_Problem requirements_:
Output the data lines as a JSON list of strings, one string per line, starting at the line containing "2.28.2 catalogue (DETECT_THRESH" and ending at the line containing "1261 92 7 4 -27 1.4e+03", both included. Omit blank lines.

_Information provided_:
───
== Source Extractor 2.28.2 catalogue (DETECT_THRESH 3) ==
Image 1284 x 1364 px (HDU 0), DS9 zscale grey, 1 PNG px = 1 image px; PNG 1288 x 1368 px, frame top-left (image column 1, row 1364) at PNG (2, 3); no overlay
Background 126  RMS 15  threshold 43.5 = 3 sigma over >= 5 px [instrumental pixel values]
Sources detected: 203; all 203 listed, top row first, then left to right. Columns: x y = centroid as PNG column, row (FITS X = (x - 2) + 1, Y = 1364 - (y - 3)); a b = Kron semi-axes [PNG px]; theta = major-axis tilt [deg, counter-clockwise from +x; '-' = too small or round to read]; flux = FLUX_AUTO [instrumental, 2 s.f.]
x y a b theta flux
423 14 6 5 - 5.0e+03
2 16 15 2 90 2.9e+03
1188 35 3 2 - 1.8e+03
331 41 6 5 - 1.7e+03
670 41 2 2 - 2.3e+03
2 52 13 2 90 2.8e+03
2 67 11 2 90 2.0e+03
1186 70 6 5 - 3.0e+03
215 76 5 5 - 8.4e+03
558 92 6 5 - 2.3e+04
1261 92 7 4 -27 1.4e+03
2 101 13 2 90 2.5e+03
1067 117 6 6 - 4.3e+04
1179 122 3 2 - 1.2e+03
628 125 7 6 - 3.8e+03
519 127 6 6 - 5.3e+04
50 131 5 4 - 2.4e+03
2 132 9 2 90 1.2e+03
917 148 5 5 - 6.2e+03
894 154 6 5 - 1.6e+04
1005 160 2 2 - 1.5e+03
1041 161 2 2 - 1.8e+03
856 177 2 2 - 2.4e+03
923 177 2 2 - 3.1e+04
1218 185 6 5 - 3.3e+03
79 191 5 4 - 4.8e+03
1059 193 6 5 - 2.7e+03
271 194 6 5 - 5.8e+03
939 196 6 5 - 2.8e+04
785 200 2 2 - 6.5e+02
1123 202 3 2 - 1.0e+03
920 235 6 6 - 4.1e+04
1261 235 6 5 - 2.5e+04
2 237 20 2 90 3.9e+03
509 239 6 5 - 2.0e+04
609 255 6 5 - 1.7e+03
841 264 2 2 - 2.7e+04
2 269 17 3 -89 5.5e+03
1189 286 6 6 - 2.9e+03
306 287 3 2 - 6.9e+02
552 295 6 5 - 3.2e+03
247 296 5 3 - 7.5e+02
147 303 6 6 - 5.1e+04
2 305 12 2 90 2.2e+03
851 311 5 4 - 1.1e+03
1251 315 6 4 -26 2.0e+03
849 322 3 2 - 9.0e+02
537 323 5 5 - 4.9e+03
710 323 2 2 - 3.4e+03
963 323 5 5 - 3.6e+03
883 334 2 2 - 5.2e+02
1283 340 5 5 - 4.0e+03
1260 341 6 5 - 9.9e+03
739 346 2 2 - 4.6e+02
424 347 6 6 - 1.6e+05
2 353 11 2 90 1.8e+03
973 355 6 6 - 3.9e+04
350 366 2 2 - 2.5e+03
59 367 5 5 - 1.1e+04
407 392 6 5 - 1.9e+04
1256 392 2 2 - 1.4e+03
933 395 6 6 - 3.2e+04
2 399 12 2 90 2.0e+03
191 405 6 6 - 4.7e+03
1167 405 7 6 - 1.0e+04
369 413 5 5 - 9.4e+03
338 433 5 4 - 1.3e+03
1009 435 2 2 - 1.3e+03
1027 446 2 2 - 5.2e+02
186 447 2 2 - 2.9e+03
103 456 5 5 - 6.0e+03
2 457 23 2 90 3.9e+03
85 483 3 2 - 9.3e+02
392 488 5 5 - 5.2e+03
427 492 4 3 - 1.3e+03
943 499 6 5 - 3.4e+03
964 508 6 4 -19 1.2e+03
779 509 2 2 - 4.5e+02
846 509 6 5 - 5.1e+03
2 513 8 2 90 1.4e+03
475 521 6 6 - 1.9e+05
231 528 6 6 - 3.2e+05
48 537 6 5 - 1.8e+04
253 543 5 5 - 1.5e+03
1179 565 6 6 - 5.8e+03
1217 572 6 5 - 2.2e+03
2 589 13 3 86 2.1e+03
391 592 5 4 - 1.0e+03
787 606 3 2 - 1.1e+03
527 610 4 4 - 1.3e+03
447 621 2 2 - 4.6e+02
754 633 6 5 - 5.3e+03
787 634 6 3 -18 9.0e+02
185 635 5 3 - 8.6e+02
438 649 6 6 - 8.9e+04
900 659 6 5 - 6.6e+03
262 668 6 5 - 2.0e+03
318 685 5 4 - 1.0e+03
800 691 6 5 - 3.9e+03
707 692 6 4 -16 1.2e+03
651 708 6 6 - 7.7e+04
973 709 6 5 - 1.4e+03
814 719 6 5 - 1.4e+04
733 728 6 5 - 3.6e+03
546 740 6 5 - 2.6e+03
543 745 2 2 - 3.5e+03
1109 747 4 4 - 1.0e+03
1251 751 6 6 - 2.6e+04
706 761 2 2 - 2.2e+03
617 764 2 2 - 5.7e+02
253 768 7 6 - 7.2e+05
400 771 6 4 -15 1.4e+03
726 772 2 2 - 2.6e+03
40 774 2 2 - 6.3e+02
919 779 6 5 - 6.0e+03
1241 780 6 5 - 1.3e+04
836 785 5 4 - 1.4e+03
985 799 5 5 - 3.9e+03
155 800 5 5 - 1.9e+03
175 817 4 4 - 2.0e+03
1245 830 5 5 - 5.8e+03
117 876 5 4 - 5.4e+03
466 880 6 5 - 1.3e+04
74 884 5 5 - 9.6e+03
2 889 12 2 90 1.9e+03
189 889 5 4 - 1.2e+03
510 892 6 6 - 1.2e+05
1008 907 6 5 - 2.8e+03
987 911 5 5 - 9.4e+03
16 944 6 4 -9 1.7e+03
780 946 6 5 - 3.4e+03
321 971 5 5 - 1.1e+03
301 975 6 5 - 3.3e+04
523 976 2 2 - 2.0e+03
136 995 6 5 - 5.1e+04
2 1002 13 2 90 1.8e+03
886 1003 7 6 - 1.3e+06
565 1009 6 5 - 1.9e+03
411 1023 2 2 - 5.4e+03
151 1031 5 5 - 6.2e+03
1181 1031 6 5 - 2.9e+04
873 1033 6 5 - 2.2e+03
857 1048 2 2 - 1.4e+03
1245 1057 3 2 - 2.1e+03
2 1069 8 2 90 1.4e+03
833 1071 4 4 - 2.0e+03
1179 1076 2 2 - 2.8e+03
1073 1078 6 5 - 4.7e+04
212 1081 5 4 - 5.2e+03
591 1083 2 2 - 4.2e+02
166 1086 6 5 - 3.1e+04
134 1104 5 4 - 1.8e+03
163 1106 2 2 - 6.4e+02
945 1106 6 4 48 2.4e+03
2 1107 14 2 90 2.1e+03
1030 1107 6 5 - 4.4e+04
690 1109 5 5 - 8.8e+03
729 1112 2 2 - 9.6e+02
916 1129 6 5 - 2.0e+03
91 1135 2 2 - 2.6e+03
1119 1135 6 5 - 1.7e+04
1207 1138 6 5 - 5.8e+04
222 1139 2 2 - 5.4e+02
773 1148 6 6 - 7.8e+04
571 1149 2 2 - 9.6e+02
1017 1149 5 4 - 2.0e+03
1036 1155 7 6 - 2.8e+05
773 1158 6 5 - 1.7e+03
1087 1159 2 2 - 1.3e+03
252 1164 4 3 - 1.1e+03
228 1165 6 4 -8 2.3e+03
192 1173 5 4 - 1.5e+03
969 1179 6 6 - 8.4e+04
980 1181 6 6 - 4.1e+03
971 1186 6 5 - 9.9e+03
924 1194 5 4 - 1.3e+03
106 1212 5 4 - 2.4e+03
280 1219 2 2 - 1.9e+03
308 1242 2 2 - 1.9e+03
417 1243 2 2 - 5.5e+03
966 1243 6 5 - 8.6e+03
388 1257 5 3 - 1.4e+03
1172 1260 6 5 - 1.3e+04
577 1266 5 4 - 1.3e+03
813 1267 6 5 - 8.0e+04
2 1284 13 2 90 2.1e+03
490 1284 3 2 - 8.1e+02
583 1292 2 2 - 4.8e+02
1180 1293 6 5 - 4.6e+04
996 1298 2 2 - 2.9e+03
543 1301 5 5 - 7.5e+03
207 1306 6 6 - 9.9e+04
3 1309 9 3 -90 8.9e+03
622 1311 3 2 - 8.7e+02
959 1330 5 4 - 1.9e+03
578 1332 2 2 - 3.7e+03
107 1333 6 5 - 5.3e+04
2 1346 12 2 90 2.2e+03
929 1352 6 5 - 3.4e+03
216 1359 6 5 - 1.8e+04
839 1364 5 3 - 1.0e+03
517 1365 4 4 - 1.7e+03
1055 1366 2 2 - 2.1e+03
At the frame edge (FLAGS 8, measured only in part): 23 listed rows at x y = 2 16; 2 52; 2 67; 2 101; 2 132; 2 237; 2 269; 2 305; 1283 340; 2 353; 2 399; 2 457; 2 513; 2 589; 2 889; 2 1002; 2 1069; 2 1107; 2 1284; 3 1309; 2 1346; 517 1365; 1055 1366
───
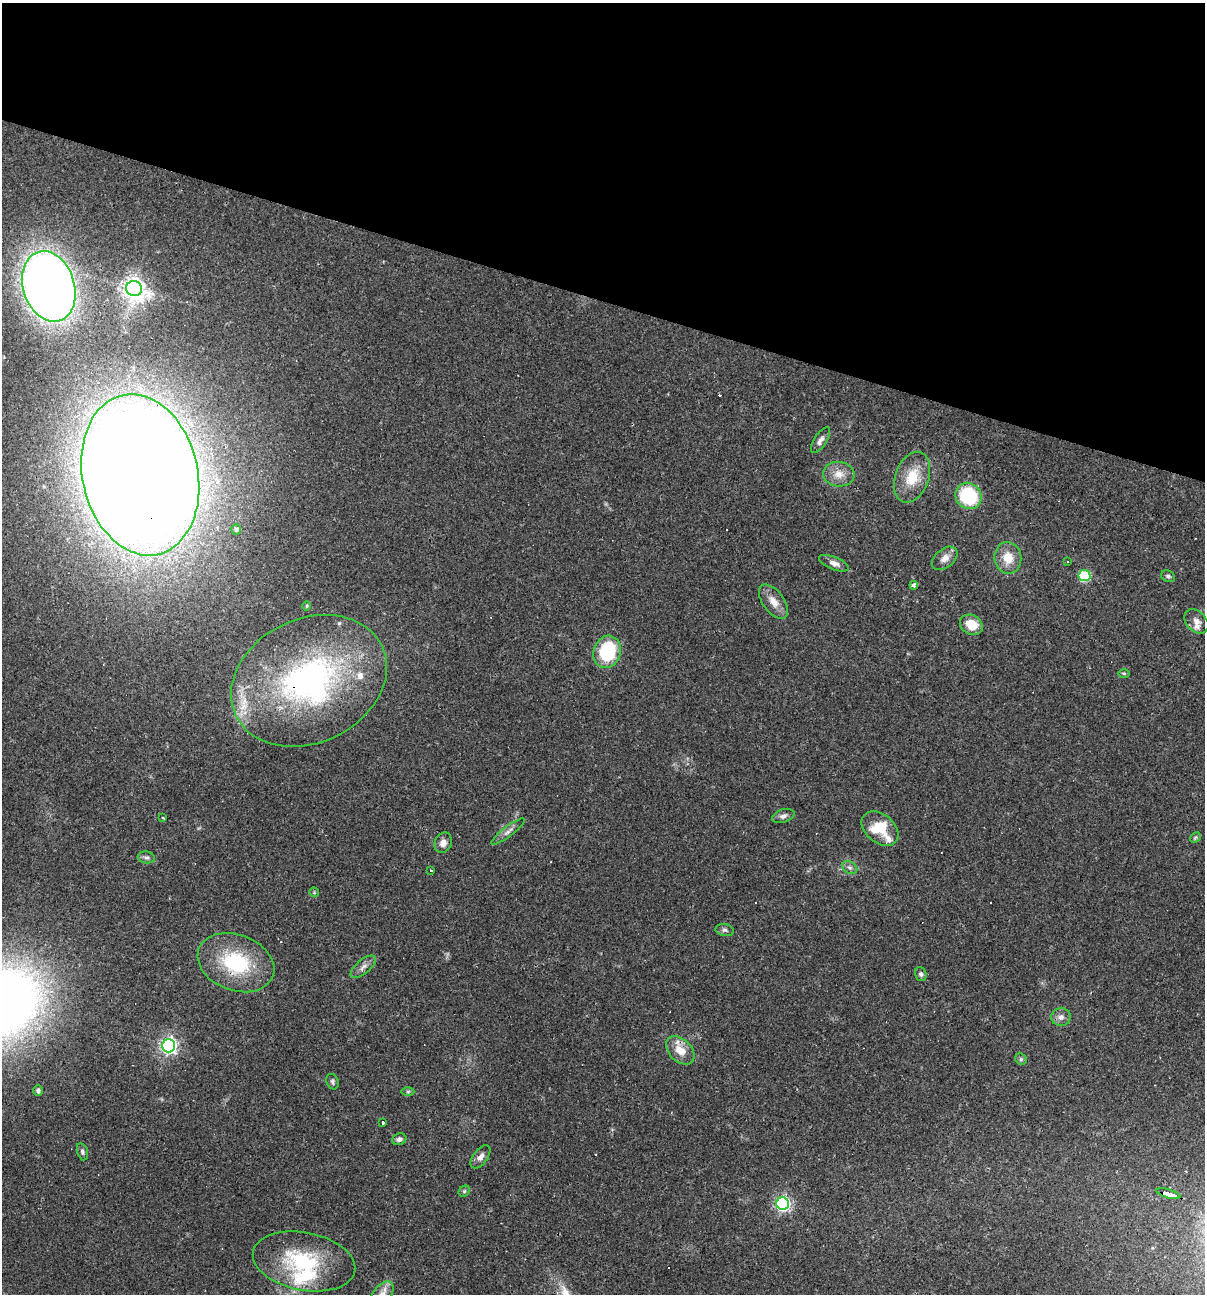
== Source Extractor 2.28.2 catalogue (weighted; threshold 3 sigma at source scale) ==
───
_Task result_:
[
  "== Source Extractor 2.28.2 catalogue (DETECT_THRESH 3) ==",
  "Image 1284 x 1364 px (HDU 0), DS9 zscale grey, 1 PNG px = 1 image px; PNG 1288 x 1368 px, frame top-left (image column 1, row 1364) at PNG (2, 3); no overlay",
  "Background 126  RMS 15  threshold 43.5 = 3 sigma over >= 5 px [instrumental pixel values]",
  "Sources detected: 203; all 203 listed, top row first, then left to right. Columns: x y = centroid as PNG column, row (FITS X = (x - 2) + 1, Y = 1364 - (y - 3)); a b = Kron semi-axes [PNG px]; theta = major-axis tilt [deg, counter-clockwise from +x; '-' = too small or round to read]; flux = FLUX_AUTO [instrumental, 2 s.f.]",
  "x y a b theta flux",
  "423 14 6 5 - 5.0e+03",
  "2 16 15 2 90 2.9e+03",
  "1188 35 3 2 - 1.8e+03",
  "331 41 6 5 - 1.7e+03",
  "670 41 2 2 - 2.3e+03",
  "2 52 13 2 90 2.8e+03",
  "2 67 11 2 90 2.0e+03",
  "1186 70 6 5 - 3.0e+03",
  "215 76 5 5 - 8.4e+03",
  "558 92 6 5 - 2.3e+04",
  "1261 92 7 4 -27 1.4e+03"
]